PYD denilen örgütün kimlerle işbirliği yaparken sergilediği ilginç ahlâkî zikzaklar ortada iken... Ve Amerikan bombardımanlarıyla ‘zafer‘ kazanmaktan meded uman ve sonunda da o kurtarmayı düşündüğü yeniden Baaas rejiminin emrine vermek durumunda kalacaklarını bile düşünemeyen bir örgüt..

Tekrar edelim, orada, Kobani’de silahsız, savunmasız sivil insanlar yok.. Sivil halkın 200 binden fazlası Türkiye’ye sığındı.. Suriye’de savunmasız durumda olan, bütün örgütsüz halk  kitleleri.. Hangi etnik, dinî veya mezhebî gruba aid olursa olsun..

Bu arada, Türkiye’ye getirilip bir hastahanede tedavi edilmekte olan bir yaralı kızın beyanı da ilginçti..

‘Ben siperdeydim.. Âniden karşıma bir IŞİD’çi çıkıverdi.
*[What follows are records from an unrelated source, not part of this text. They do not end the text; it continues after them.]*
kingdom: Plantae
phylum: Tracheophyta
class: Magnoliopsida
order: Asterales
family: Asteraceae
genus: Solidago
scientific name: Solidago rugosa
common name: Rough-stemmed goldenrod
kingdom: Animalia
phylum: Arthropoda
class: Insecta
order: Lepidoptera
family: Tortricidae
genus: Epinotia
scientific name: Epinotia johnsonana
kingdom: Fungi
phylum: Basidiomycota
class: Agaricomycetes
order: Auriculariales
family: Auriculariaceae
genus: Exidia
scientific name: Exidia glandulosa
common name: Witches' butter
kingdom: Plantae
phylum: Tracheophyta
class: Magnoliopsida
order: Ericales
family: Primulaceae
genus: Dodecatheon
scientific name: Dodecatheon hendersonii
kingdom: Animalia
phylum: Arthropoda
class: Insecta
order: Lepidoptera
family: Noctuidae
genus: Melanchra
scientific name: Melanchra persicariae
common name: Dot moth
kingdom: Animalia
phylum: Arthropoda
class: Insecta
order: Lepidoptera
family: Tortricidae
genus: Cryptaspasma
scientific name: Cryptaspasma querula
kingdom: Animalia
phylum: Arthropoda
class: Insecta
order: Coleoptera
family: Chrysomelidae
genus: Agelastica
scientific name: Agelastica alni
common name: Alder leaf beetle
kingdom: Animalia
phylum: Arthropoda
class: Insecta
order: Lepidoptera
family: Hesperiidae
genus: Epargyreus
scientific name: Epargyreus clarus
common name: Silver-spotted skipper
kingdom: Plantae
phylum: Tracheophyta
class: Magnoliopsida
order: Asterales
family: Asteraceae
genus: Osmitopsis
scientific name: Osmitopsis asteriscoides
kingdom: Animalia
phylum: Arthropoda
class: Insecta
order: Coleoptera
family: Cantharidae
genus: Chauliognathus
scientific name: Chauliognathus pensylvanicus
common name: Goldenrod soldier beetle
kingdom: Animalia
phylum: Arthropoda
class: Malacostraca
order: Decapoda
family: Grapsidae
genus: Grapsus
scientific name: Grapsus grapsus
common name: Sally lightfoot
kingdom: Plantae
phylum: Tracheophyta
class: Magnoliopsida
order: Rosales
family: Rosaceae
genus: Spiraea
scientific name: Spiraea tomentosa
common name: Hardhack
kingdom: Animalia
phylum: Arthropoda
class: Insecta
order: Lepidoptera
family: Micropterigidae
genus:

Ben hemen‚‘Biji Apo!..‘ diye, o da ‘Allah‘u Ekber!‘ diyerek birbirimizin üzerine boşalttık şarjörleri.. Onu bilmiyorum,  beni buraya hastahaneye getirdiler..‘

Böyleyken.. Hattâ kendilerini ’müslüman’ olarak niteleyen nicelerinin bile, sırf etnik hassasiyet adına kurulan bu tuzağa düşmelerine ne demeli?

Resul-i Ekrem (S)’in, ümmetinin bir zaman gelip, birbirlerini yardıma çağırırken, (Yâ ey-yuhel’ muslimûn..) diye seslenmeyip, (Ey Kâhtanoğlulları, ey Yemame oğulları, eyy.. Filanlar..) diye kavim ve kabilelerine göre çağırmalarının büyük bir felaket ve musibet olacağını bildiren kutlu sözünden ne kadar da uzağız. Çünkü orada artık hakk ve adâlet değil, kan ve soy bağı, devreye girmekte, hakk ve adâlet anlayışının ve ölçüsünün yerini İslam açısından itibar edilmemesi gereken ölçüler almaya başlamaktadır.